Do not copy the pictures. Write out the lines from the start of the entries through the line containing "ring mcp: (199, 91)".
───── Dataset records ─────
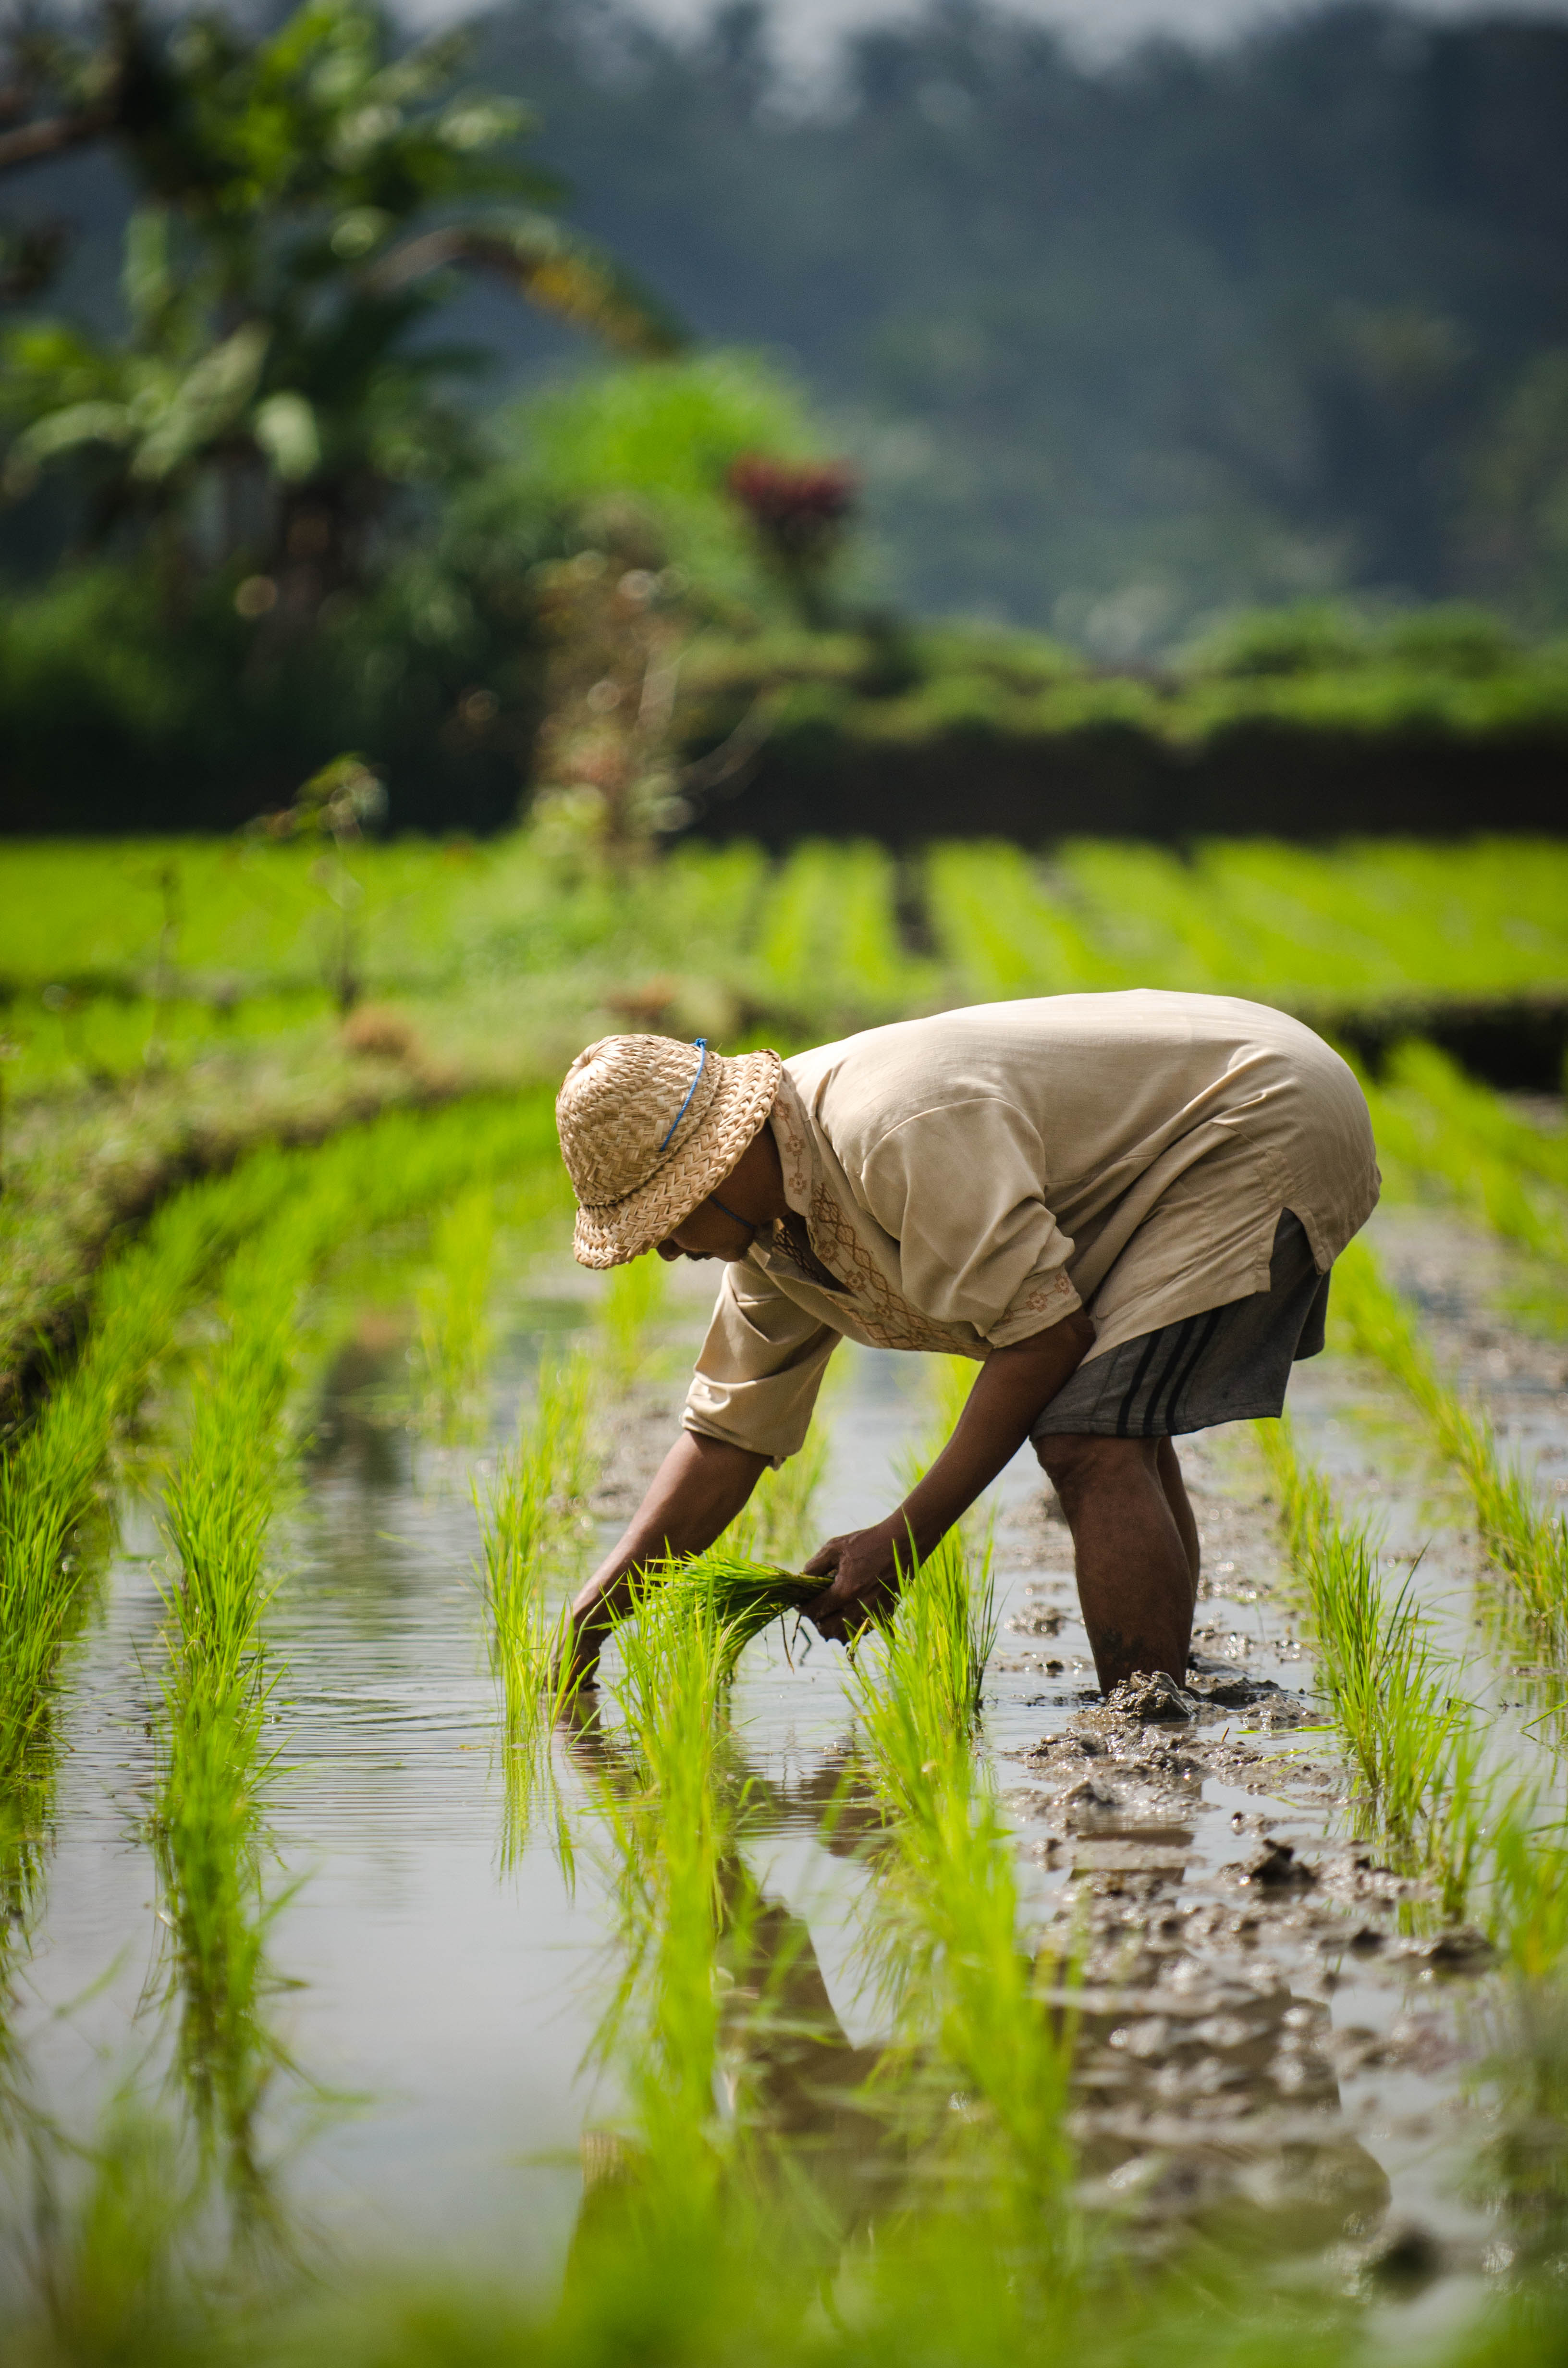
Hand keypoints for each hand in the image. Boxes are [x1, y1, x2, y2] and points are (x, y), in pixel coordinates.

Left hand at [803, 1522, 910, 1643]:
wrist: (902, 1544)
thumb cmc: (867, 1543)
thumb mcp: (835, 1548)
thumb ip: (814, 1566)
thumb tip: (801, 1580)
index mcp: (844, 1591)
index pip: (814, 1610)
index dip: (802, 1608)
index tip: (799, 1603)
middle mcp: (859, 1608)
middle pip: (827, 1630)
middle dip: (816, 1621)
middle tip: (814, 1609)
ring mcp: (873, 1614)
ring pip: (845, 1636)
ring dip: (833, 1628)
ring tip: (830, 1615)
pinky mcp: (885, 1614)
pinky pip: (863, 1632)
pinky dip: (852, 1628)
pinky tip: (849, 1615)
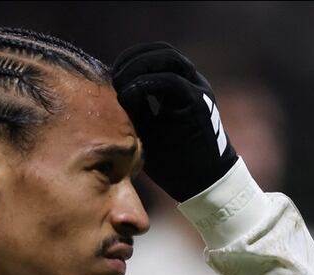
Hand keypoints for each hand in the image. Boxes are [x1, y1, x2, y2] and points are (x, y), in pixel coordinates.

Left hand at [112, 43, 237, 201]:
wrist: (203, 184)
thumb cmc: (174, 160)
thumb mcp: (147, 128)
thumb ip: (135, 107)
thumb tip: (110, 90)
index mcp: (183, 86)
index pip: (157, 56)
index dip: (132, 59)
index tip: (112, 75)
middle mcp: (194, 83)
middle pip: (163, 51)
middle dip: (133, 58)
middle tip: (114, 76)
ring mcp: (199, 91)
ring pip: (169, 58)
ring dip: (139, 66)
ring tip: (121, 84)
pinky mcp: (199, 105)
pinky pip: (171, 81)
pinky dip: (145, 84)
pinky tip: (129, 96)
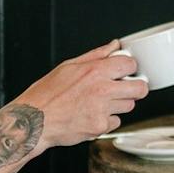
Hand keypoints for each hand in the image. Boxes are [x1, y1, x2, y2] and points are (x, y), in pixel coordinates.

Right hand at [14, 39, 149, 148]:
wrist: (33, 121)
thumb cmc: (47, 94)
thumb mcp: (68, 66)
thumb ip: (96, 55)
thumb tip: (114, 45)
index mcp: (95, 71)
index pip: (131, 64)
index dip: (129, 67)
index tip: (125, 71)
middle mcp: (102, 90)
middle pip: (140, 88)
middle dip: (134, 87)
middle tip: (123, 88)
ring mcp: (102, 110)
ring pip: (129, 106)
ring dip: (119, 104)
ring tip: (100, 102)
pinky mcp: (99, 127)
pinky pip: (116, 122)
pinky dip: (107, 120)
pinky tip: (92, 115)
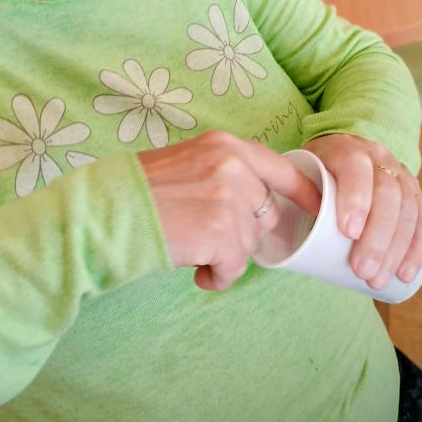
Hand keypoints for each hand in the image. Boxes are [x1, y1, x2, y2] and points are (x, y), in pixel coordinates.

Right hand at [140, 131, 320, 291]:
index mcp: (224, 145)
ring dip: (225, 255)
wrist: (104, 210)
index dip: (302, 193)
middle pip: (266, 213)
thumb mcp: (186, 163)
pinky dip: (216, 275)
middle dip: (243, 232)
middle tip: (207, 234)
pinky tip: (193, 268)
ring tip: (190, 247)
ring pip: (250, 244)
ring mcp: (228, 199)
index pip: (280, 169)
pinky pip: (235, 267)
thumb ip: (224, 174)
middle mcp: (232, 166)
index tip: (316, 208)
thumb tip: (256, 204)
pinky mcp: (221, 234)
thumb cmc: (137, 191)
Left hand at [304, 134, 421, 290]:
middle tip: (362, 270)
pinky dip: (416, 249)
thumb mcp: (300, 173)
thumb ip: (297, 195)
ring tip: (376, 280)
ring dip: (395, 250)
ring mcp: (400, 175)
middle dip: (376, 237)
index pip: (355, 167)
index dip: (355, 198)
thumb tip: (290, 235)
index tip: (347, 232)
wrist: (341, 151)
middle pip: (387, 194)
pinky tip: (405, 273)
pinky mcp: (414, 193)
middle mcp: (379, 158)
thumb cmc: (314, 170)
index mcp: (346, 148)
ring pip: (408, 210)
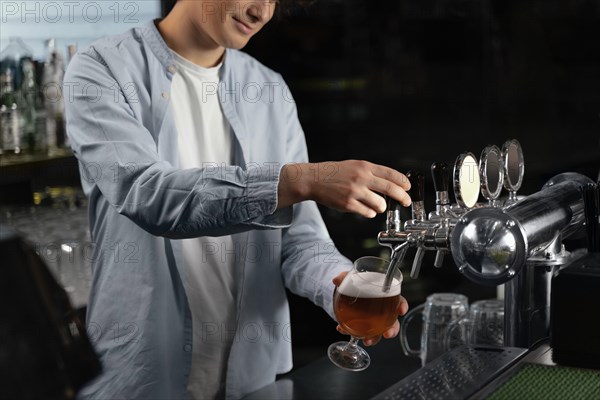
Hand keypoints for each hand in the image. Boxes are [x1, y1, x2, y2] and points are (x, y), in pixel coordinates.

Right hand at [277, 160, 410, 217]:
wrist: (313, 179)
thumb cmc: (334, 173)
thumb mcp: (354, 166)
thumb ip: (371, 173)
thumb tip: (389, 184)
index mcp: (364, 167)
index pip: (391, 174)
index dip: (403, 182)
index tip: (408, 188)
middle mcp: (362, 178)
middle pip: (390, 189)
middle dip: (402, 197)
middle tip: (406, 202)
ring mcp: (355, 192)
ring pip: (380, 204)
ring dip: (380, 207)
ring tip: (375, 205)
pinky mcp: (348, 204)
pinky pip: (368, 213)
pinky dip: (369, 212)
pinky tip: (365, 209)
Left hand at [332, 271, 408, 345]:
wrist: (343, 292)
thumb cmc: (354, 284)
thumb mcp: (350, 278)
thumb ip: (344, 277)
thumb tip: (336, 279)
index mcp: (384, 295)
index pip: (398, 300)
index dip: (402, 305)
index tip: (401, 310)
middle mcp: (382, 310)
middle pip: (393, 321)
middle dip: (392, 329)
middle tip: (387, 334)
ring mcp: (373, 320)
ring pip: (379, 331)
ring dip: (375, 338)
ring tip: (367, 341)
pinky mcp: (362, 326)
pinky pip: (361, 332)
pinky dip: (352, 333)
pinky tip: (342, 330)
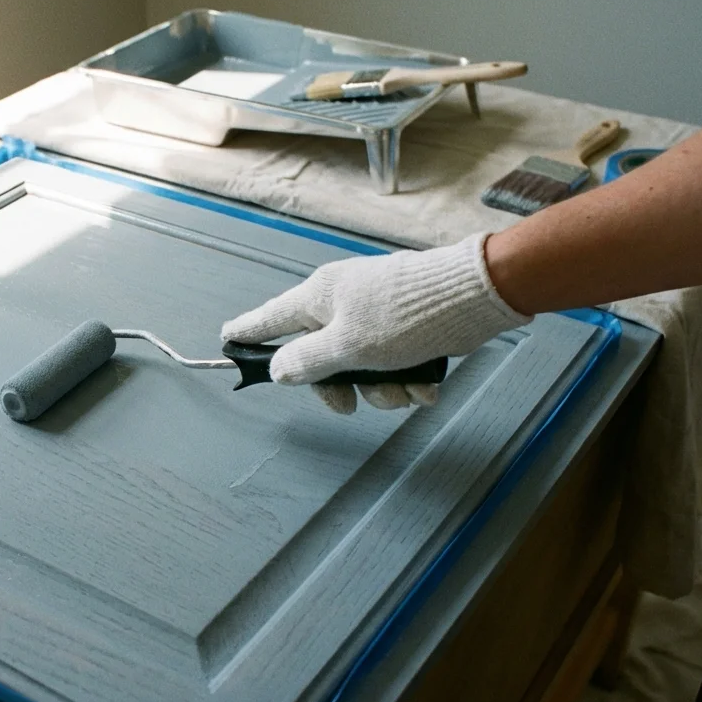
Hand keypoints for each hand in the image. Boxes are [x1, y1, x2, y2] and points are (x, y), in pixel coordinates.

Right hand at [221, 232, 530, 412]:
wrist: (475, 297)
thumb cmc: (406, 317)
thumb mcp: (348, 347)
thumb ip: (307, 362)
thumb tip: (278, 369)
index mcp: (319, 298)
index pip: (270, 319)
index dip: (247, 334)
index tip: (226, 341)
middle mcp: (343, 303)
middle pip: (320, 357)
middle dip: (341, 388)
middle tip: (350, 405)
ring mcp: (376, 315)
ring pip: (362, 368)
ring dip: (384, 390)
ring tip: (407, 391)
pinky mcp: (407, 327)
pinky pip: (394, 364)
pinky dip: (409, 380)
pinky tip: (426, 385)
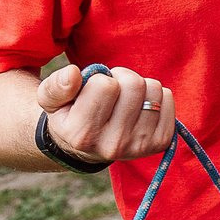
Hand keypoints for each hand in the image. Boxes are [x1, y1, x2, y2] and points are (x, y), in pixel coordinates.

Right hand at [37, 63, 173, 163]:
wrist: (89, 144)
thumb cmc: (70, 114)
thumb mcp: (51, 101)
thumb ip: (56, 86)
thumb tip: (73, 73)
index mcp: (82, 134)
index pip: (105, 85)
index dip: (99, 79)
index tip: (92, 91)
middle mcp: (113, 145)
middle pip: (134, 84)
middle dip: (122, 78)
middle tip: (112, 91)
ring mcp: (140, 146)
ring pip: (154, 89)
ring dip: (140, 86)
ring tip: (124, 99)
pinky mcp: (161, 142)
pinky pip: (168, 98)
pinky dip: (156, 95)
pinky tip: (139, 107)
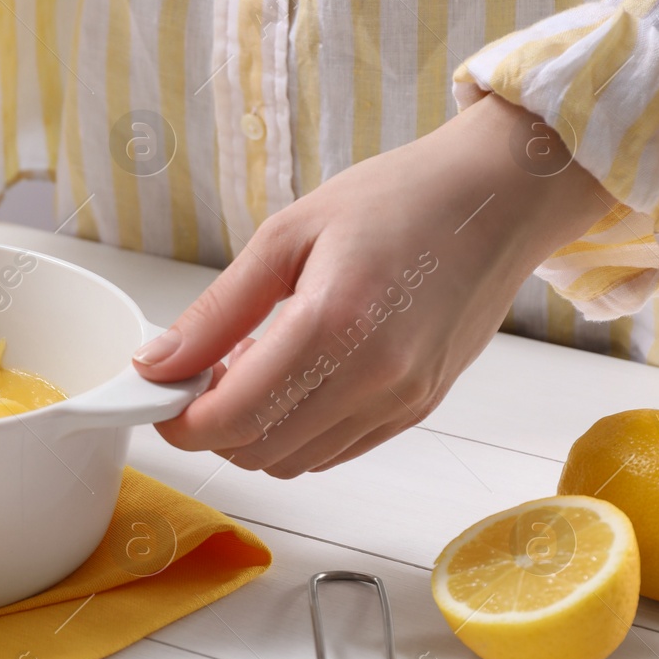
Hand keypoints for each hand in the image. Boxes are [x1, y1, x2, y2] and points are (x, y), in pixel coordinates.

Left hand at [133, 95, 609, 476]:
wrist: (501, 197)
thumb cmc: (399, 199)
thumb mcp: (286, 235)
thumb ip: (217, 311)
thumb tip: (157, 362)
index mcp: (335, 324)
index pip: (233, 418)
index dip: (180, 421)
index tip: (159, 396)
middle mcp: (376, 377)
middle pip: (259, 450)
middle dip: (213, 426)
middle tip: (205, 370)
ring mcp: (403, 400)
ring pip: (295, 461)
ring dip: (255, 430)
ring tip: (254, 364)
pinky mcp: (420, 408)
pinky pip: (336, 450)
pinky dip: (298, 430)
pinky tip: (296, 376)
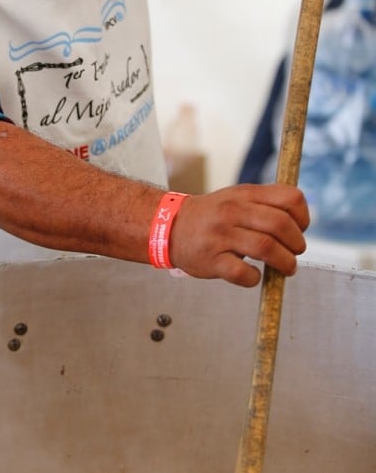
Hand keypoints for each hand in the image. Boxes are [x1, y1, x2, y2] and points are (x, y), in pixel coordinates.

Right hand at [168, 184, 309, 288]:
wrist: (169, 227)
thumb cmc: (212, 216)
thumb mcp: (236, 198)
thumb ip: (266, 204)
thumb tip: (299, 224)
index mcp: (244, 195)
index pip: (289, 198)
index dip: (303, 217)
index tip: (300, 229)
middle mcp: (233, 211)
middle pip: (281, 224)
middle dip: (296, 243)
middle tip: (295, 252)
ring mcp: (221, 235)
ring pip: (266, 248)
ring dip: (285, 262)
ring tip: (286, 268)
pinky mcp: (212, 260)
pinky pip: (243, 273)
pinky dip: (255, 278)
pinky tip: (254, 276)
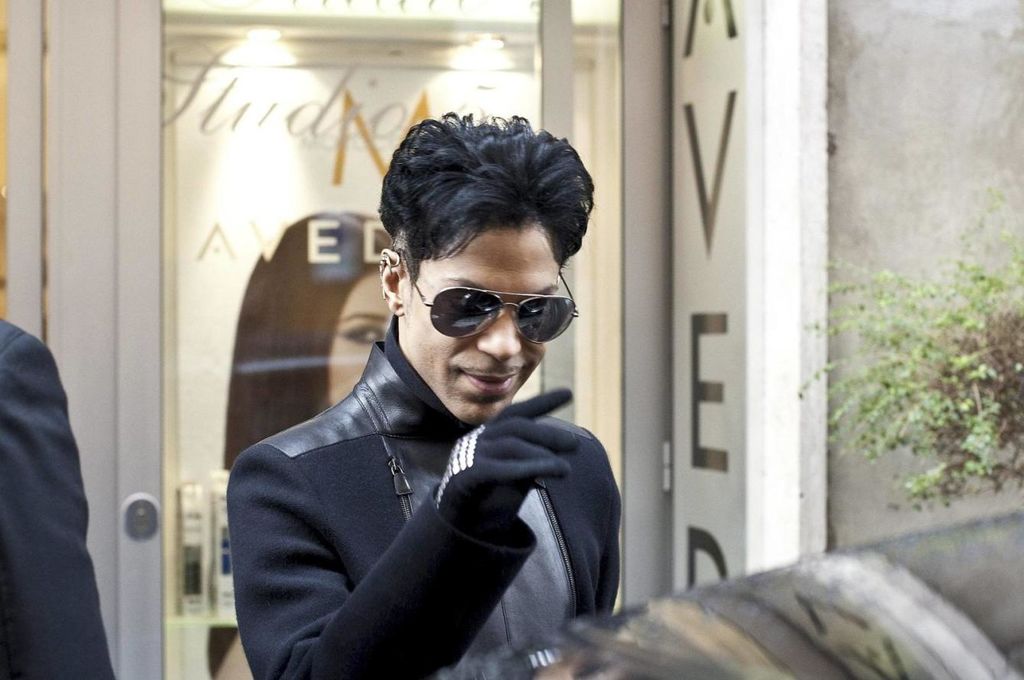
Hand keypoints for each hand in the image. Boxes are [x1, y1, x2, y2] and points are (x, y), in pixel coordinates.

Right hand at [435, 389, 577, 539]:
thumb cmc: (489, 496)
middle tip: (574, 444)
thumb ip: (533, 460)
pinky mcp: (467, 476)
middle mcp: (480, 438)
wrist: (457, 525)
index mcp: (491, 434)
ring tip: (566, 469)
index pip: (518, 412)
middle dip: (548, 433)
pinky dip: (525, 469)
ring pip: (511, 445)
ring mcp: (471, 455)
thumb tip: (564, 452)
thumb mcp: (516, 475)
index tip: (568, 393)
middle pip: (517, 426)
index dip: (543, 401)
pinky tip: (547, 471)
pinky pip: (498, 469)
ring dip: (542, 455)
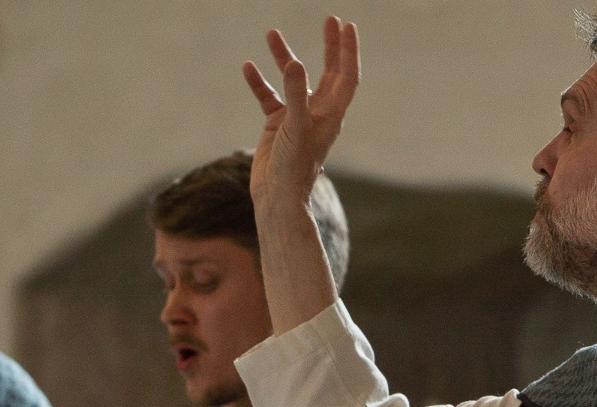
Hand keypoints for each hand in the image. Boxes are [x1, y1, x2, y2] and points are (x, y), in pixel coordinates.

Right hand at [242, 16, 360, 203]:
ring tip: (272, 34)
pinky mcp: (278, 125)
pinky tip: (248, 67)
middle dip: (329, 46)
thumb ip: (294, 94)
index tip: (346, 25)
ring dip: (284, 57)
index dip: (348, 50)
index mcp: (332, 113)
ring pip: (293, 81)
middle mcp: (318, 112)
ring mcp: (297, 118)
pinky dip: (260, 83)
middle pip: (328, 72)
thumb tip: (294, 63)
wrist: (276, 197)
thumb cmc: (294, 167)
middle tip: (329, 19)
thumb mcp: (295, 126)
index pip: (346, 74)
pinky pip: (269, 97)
─────
Exercise response:
Hand keypoints for each hand in the image. Boxes are [x1, y1, x2, y2] and points are (x, y), in pixel coordinates.

Left hand at [803, 1522, 910, 1643]:
wrist: (902, 1544)
thumb cmc: (867, 1543)
thumb mcp: (835, 1548)
thumb ip: (814, 1566)
thumb tip: (801, 1580)
index mcp: (844, 1591)
index pip: (814, 1610)
index dip: (802, 1608)
index tip: (799, 1603)
middle mcp: (859, 1608)
middle pip: (827, 1630)
middle dip: (816, 1621)
middle tip: (814, 1609)
ring mcp: (873, 1614)
ring pip: (845, 1636)
ring dip: (833, 1628)
ring tip: (830, 1615)
pinky mcp: (885, 1614)
pinky pip: (863, 1632)
pinky dip: (852, 1628)
pinky tip: (849, 1615)
Hand keypoints for each hand in the image. Boxes are [x1, y1, x2, y2] and points are (x, y), in pixel coordinates.

Left hand at [112, 43, 237, 201]:
wrist: (203, 184)
thumb cmc: (174, 160)
thumb mcp: (147, 128)
thumb ip: (135, 107)
thumb tip: (110, 90)
index mcp: (183, 86)
index pip: (157, 56)
index dip: (132, 59)
index tip: (112, 75)
middle mcp: (194, 83)
middle pip: (163, 51)
middle dip: (133, 58)
middle tip: (114, 76)
ring mcp: (199, 91)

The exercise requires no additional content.